Maybe not. Here’s the BIG reason it bothers me: Where is the food coming from? To keep the prices very low, the way Wal-Mart is proposing, they will have to purchase it from….where? Out of the country? Probably. China? Maybe. Who is determining the food is raised in the certified organic way? Not the US Government! They just ask for a report. No inspection.
Why do I assume it is from out of the country? Because it costs a lot to raise organic food. Let’s start with the fact that farmers with organic certification do not qualify for subsidies the way conventional farmers in this country do. So right off, the food costs more to plant as a seed. Because organic farmers do not use chemicals to control pests or weeds, there is more hands on labor for getting that food to maturity. Later, when it gets to the harvest and selling the product, there is no underlying program to cover costs with organic foods. If the farmer can not sell it high enough, no one will send him some money to cover the loss. So, after several years of that, s/he will go out of business.
You want the BEST answer for buying healthy food that is not expensive? Buy from your local farmers. The idea of a CSA may disturb you because farmers are asking for the weeks of food you will be receiving up front. This is so they have money to cover their operating expenses. In the more expensive areas of the country this comes to about $30 a week for 4 people. If you are not spending that much for veggies you most likely are not eating the amount you should be for proper health and nutrition.

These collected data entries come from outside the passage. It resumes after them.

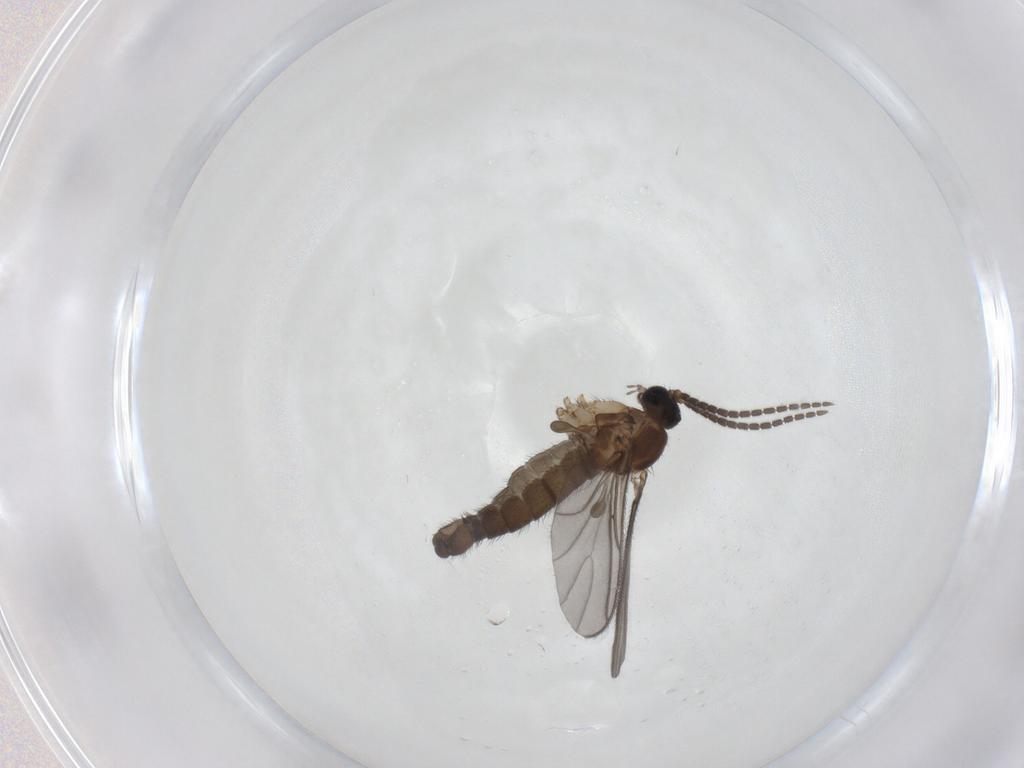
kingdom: Animalia
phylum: Arthropoda
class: Insecta
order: Diptera
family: Sciaridae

Perhaps you don’t cook. Perhaps you do cook but want only a few kinds of veggies and don’t know how others taste. What? You are going to assume you dislike something before you eat it? That is so 5th grade.
April 12, 2014 at 6:56 am
Thanks for writing this one Beth. I end up having to go to a Walmart about once every 3 or 4 years. I get in, but the one thing I need and get out. I am painfully aware of where my money is being spent and who and what it’s supporting.
I don’t consider organic from other countries (with the exception of Canada) to be organic. These claims are un-verified by any US authority. Any everybody involved in it, knows it. It’s unlikely the clai m is meaningul.

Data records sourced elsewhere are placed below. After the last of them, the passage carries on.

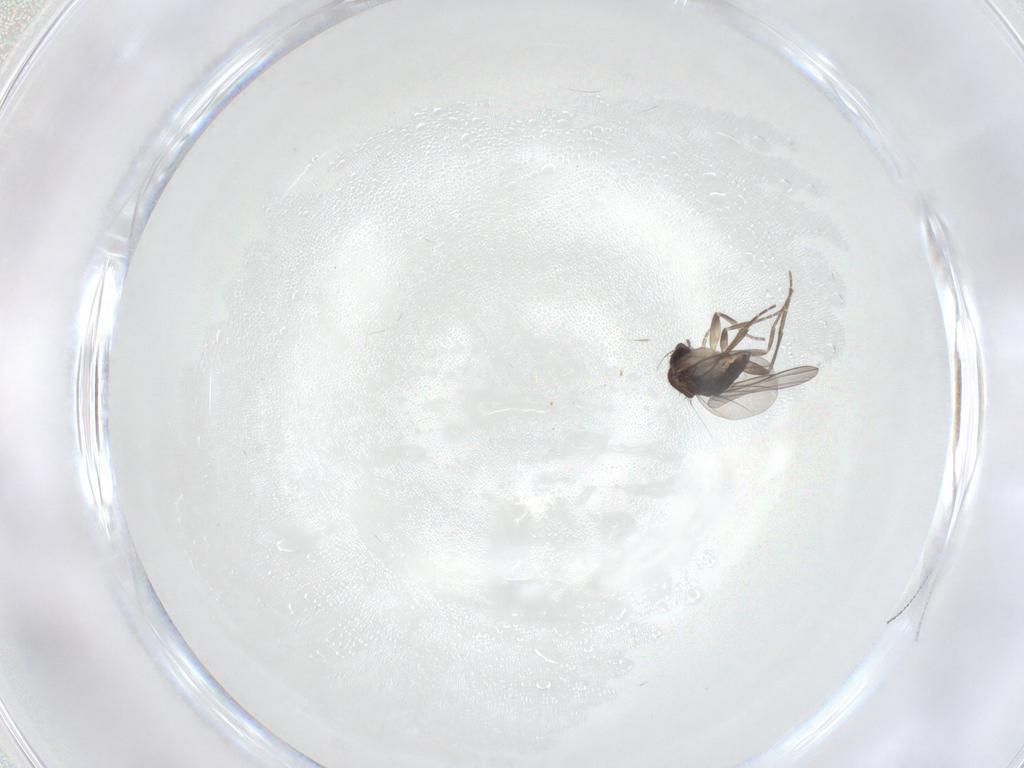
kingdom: Animalia
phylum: Arthropoda
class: Insecta
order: Diptera
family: Cecidomyiidae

…Not that it means that much since the USDA co-opted the Organic Standards and immediately started to diminish it by allowing non-organic substances and practices to enter the “Certified Organic” label.
April 12, 2014 at 6:59 am
I started writing about how diluted the label has become but figured it was too much in one essay. Since that meeting last year I have decided, like you, the best way to get healthy food is to know my farmers. To understand how they produce the food they raise and to be willing to pay a price that supports their effort.
April 11, 2014 at 5:11 pm
Beth, you know me so well!
April 11, 2014 at 6:06 pm
Actually, Nancy, I wasn’t thinking of any one person in particular. I just know the way I used to shop prior to reading all the problems with the current food supply. We made changes and I do feel a lot better not eating so many chemicals. Knowing my farmer(s) is one of the most important things I have done for our own nutrition, our long-term health, and the local economy.
April 11, 2014 at 4:40 pm
Can’t remember the last time I entered a WalMart… many years ago, it must have been when some woman screamed at me for leaving Sissy in the car for 15 minutes while I ran in to get one item I couldn’t find ANYWHERE else, at any price. The temperature was somewhere in the mid-50s, the windows were cracked and it was overcast. You run into some of the weirdest people in that parking lot.

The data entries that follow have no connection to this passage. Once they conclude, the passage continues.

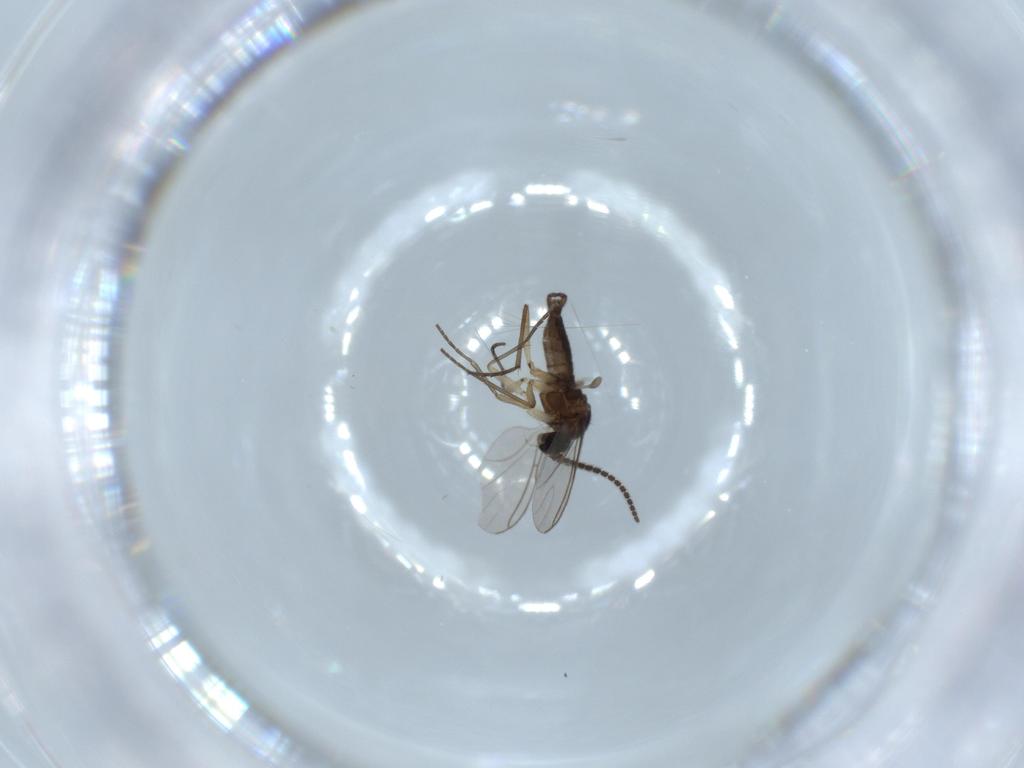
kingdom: Animalia
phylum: Arthropoda
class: Insecta
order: Diptera
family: Sciaridae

I also found that when I used to shop there, I never saved any money because I’d come home with crap that ended up in the landfill soon thereafter.
April 11, 2014 at 6:06 pm
I remember when I first starting commenting about the low wages there, about 5 years ago, people told me they knew people who were happy for their jobs at Wal-mart but no one evaluated the value of those wages until very recently….and I bet the people who shopped there regularly are STILL shopping there regularly. We vote with our dollars people.